The garden that wasn’t to be

by DaniGirl on August 16, 2011 · 6 comments

in Happy @ home, Life, the Universe and Everything

In the dark, cold days of January, I wrote this ridiculously optimistic list of things that I couldn’t wait to do this summer, and at the top of that list was a garden. I’d imagined tilling up a meter or two of grass (we can certainly spare it) to put in a little kitchen garden. As winter melted into spring, I watched the light travel across the yard, carefully selecting the spot that would get the most sun exposure. By this time of year, I’d speculated back in the deep cold of January, we’d be heading out to the yard before dinner to pluck our own carrots, harvest juicy tomatoes, and slice fresh-from-the-vine cucumbers into our evening salad. My mouth still waters when I think about it.

The idea of the tilled square of garden fell by the wayside early in May when I realized that the vast majority of my spare spring hours were to be spent taming the rampant growth of the lawn. As the torrential spring rains gave way to a warm, dry summer, I adjusted my expectations accordingly. I’d clear space in the existing beds for some tomatoes and cukes, and maybe next year I’d have more time to cultivate the verdant kitchen garden of my dreams.

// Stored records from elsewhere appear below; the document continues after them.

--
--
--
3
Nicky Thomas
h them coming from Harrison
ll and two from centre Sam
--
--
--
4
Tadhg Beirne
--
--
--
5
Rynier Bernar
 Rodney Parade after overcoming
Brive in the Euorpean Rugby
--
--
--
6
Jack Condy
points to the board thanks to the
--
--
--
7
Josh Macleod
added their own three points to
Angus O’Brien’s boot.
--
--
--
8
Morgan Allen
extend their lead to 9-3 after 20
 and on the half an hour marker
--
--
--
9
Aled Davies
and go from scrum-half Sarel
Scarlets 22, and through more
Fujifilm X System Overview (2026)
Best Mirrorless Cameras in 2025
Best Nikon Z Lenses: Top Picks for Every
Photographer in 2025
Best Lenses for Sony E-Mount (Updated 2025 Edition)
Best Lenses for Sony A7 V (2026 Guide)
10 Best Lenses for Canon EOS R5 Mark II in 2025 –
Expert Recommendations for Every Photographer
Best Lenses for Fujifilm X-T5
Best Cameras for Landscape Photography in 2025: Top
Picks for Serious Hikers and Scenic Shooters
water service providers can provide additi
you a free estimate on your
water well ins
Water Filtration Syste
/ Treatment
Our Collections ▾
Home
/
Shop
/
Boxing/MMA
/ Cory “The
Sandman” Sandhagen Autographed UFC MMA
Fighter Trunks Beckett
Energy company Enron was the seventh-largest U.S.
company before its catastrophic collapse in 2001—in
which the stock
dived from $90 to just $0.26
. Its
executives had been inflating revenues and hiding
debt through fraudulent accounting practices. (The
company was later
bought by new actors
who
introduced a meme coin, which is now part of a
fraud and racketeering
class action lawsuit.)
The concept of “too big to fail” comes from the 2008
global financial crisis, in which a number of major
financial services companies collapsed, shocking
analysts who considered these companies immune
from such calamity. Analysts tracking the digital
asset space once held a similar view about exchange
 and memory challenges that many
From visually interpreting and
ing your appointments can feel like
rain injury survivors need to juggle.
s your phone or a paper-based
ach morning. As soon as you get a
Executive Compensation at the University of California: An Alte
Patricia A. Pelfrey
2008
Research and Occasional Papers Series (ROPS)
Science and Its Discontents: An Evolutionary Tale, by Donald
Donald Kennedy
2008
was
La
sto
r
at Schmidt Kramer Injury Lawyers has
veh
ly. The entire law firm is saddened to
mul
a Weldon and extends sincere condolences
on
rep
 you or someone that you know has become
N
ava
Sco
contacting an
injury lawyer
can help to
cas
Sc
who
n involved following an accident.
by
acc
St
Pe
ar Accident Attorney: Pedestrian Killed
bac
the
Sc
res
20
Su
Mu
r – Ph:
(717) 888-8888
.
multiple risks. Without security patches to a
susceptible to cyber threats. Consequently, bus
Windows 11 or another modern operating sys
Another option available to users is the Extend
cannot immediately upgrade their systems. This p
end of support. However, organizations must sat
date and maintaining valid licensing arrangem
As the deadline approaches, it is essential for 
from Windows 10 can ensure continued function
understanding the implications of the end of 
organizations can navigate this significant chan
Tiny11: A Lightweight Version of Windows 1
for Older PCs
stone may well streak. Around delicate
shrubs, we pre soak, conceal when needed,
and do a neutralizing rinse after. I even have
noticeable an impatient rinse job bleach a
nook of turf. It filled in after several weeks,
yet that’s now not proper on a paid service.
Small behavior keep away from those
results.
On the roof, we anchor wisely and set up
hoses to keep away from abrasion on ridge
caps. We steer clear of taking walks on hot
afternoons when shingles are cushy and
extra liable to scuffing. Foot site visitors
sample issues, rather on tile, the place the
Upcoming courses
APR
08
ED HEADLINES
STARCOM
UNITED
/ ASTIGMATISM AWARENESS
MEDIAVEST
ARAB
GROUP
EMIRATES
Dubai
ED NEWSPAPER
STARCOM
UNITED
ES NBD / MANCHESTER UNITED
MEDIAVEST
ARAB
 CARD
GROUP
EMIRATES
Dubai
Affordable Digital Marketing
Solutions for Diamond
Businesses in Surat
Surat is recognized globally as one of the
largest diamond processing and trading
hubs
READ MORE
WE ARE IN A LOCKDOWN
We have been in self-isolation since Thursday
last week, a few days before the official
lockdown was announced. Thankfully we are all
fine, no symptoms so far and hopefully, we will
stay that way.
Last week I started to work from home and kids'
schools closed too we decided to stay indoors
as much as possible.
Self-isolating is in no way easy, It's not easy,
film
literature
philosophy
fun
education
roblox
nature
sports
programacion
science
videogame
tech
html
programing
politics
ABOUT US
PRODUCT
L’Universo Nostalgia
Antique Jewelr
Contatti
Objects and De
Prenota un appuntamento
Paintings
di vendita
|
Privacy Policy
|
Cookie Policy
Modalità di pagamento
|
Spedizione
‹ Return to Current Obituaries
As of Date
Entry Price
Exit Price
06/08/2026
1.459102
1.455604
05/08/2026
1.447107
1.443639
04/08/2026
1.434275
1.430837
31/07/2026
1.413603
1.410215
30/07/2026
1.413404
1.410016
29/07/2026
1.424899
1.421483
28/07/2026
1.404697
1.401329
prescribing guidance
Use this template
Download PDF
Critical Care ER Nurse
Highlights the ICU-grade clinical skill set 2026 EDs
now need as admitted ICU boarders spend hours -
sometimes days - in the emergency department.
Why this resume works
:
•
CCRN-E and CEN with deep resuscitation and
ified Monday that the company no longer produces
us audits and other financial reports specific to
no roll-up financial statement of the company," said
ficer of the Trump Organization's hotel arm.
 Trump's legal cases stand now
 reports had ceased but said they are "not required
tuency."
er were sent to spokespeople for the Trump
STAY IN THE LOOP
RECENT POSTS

With expectations appropriately tempered, so far this year I have planted:

  • two cherry tomato plants
  • one beefsteak tomato plant
  • three cucumber plants
  • one green pepper plant
  • one jalapeno plant
  • two packages of sunflower seeds
  • one package of pink coneflower seeds
  • two potted pink coneflower plants
  • one potted black-eyed susan

As of today, we have harvested exactly one jalapeno pepper. There is one malformed yellowish cucumber the size of a pickle trying to turn itself into a doughnut shape. The sunflower seeds, including one seedling we sprouted in the house in a pot, never made it beyond two inches tall. The coneflower seeds were absorbed by mother earth never to be seen again. Not one but TWO potted coneflower plants turned black and shrivelled up for no reason I could see except that I completely forgot to water them. And I accidentally snapped the stalks of the poor black-eyed susans as I was planting them. I guess now they’re black-and-blue-eyed susans. And the tomato plants are still the exact same size they were when I planted them in May. They have neither died nor grown, but exist in a perpetually frozen flowering state.

I mean seriously, who can’t grow sunflowers and tomatoes? Now when I go to the garden centre, I can see the plants leaning back, scurrying into corners, trying to hide from my sight. “Please, lady, don’t choose us! We want to LIVE!” Hell, even the produce in the grocery store trembles on my approach, so far-reaching is my reputation for plant-based cruelty.

Did I mention I also failed to sustain the potted basil plant I bought in mid-summer when I discovered tomato-basil-bocconcini salad? We had two great salads within the first week, then the plant withered up and died — and I even remembered to water that one!

Clearly, my entire allotment of nurturing has been expended in the effort of sustaining three boys, two pets and a Beloved. It’s a good thing they’re almost old enough to be self-sustaining!

{ 6 comments… read them below or add one }

1 meanie August 16, 2011 at 11:27 am

you need to post a picture of that poor little cucumber.

2 Coco August 16, 2011 at 12:40 pm

Let the boys take care of the garden next year. Benign neglect will work wonders.

3 Anonymous August 18, 2011 at 6:39 pm

So relieved I’m not the only one who failed at veggie growing this year. My eight tomatoes on the vine have been the same size and shade of green for 2 weeks. And I won’t even mention the basil…

4 hannamay August 19, 2011 at 9:46 am

Let the boy have a chance to take good care of those plants…

5 Amanda August 20, 2011 at 5:30 pm

Never mind! Our ‘garden’ is full of weeds – they look healthy and fab BTW – and the cosmos I grew from seed took one look at the surrounding area and I *think* headed underground. And it all seemed so picture perfect in the depths of a February cold snap….

6 Gennie J. August 24, 2011 at 8:34 pm

Great to know you started these plants on your garden. It would really be an awesome experience if these babies are full grown, you can see your efforts to bloom just as you started planting them.